On October 18th, Bush brought in two Texas judges to support his nomination of Miers, CNN reported what one of them, Judge John hill had to say:

"Mr. President, we just all want to thank you for this nomination," said John Hill Jr., a Democrat who was chief justice of the Texas Supreme Court from 1985 to 1988 and served with Miers on the Texas Lottery Commission.

"We are excited about it, and we are here to try and let the people of America know what we all know, which is that she is an absolutely fantastic person and a great lawyer and will make a great judge," he said.

"We actually know Harriet Miers; I hope that still counts for something, somewhere," Hill said. "I'd trust her with my wife and my life."

Putting Judge Hill's potentially crooked connection with the Texas lottery corruption cover-up puts his exuberant endorsement of Miers in a very different context. He was, and possibly still is her partner in her law firm and possibly in a criminal coverup.

Apparently, Litwin was silenced just days after he showed signs of getting serious about his inquiry. Before the three member lottery commission (Miers, Hill and someone else) ordered Littwin to stop the investigation, Corsi reports in his article that Bush, then Governor of Texas chimed in,calling Littwin "overzealous, and unleashing his attack dog, governor's spokesperson Karen Hughs on him, saying,


"If it was an attempt in any way to embarrass or intimidate key members of the Legislature or the executive branch, then Governor Bush strongly objects."

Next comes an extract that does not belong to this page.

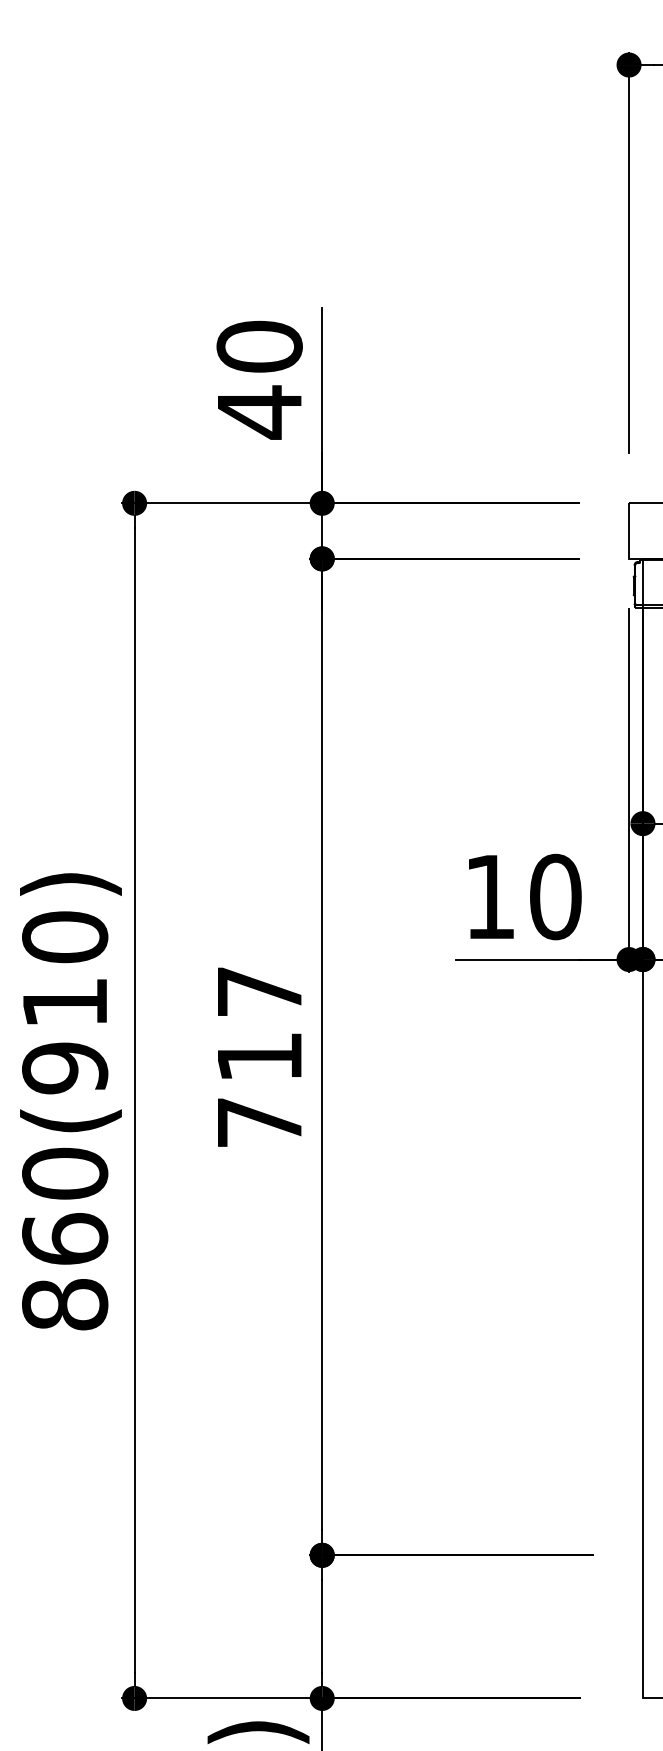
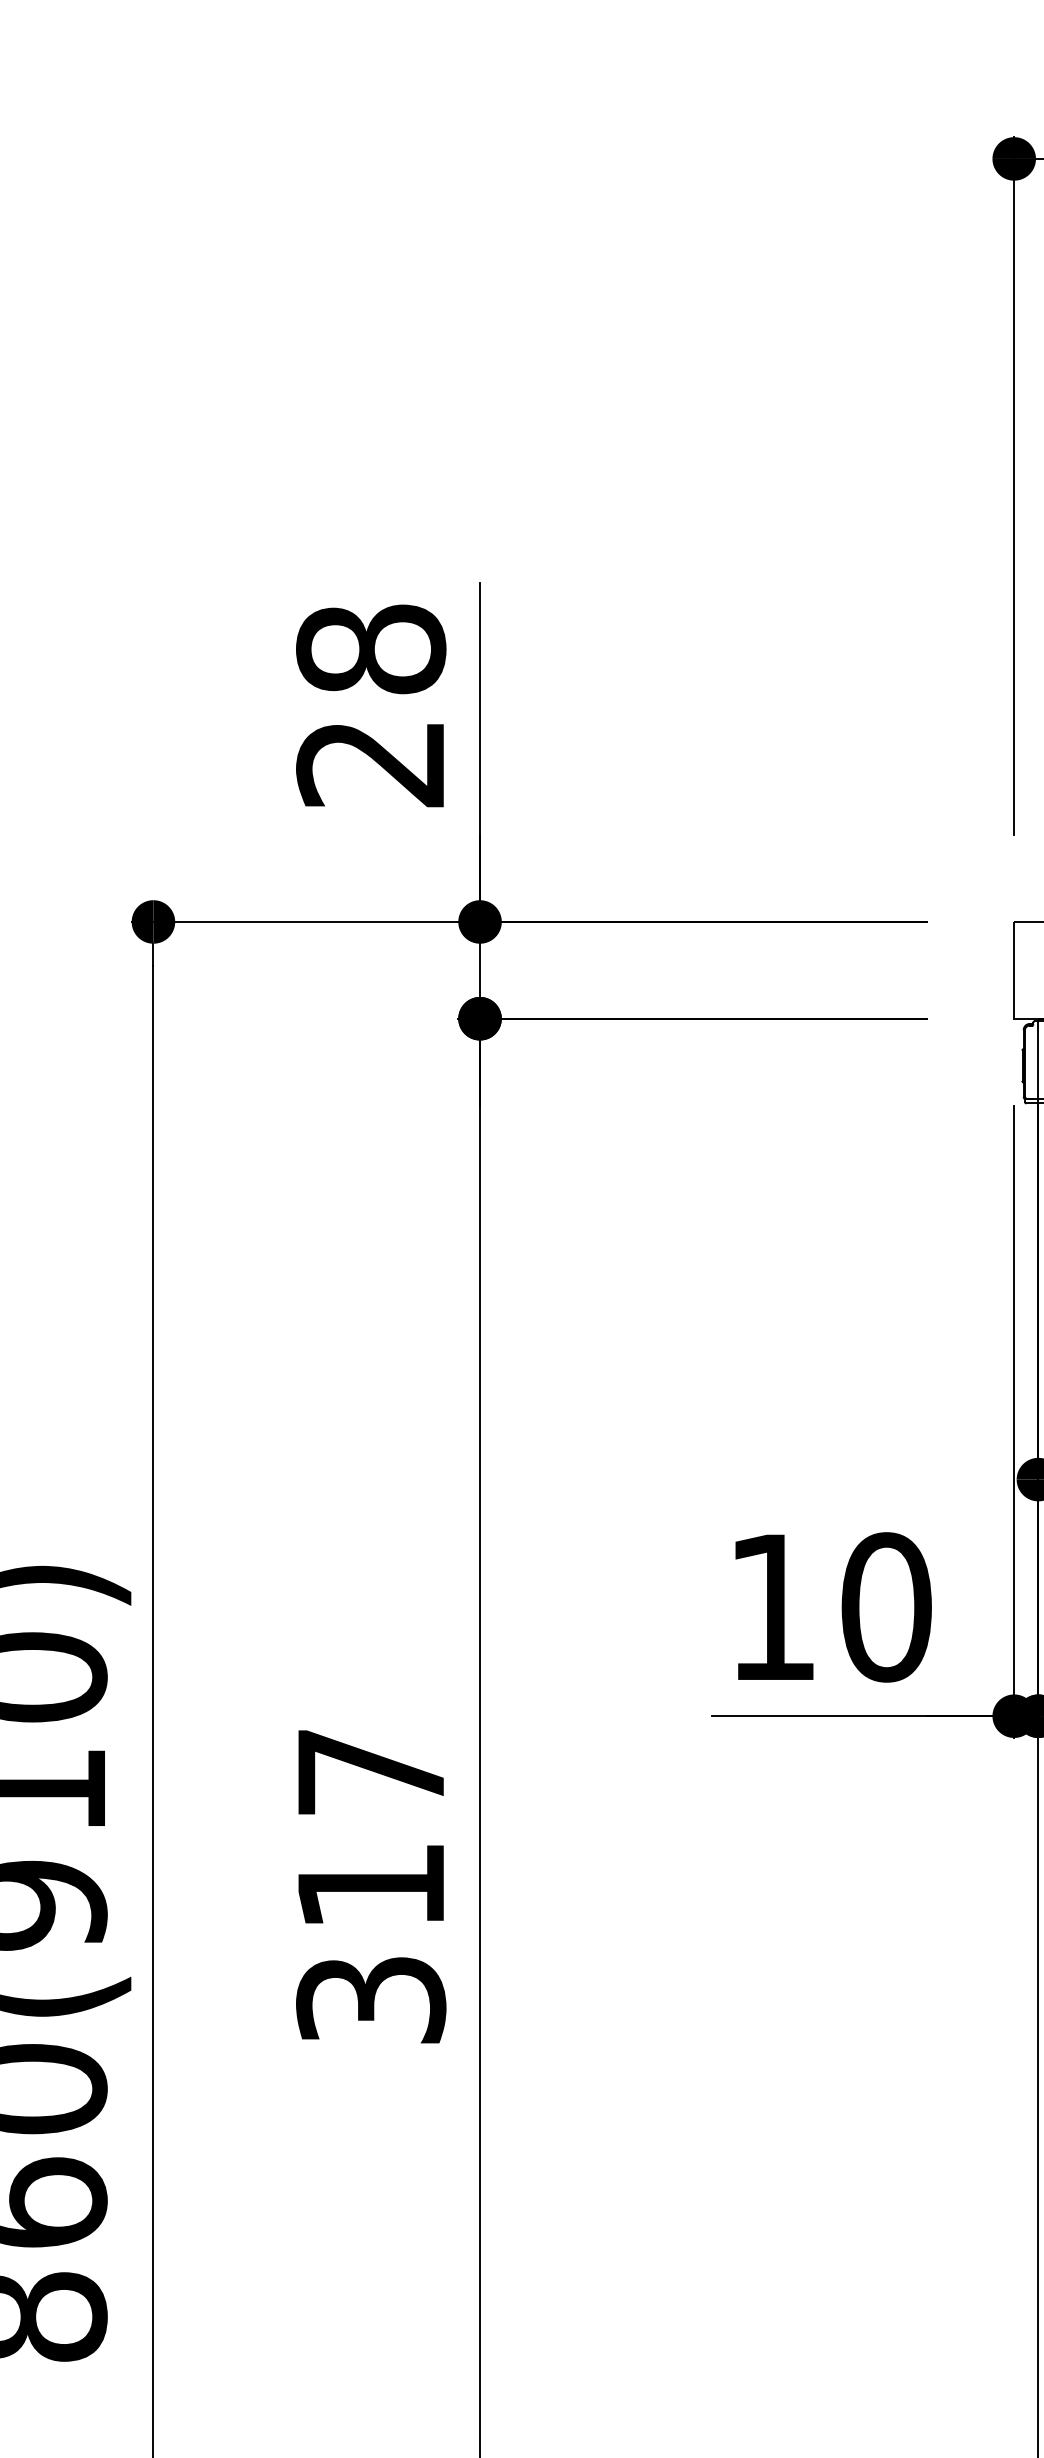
text: (259, 379) -> (370, 706), 40 -> 28
text: (259, 1122) -> (370, 1999), 717 -> 317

It's clear, as investigator Patrick Fitzgerald has been discovering in the Plame Outing case, Bush learned his lesson, not to directly comment when people are disclosing his connection to nefarious, corrupt or illegal activities.

Corsi says, Commissioners Hill and Miers were soon on the same page with Governor Bush, determined to stop Littwin" and John Hill "told the newspaper. "We made our position clear. I'm sure [the investigation's findings] won't be reported."

A few days later, Corsi reports,

On October 2, 1997, Lottery Commissioners Miers and Hill told the Dallas paper they had not approved the records search Mr. Littwin had undertaken. In the same article, Littwin defended himself: "Specifically, in the exercise of due diligence with provisions of our vendor contracts, I felt this research and review was important in order to determine if any financial contributions had been made by GTECH."

Corsi reports that a few days later, the Texas Lottery commission met and voted to fire Littwin, not even five months after he was hired. A new director, Linda Cloud, was hired to replace Littwin. The Morning News reported that she was not going to continue competitive bidding for the gtech contract, though lower bids were already on the table.

Will the Senate's judicial committee ask the questions necessary to shed full light on this story? Littwin has been silenced by a gag order that was part of his settlement with Gtech regarding his wrongful termination. We'll see whether money trumps truth as it has so far in this sordid tale. One thing seems more certain, Harriet is not the sweet but clueless sycophant she's been portrayed as. She's another crooked, dishonest violator of the public's trust. If the Republican Party does not revile her nomination it will be another clear proof of how low the GOP has fallen.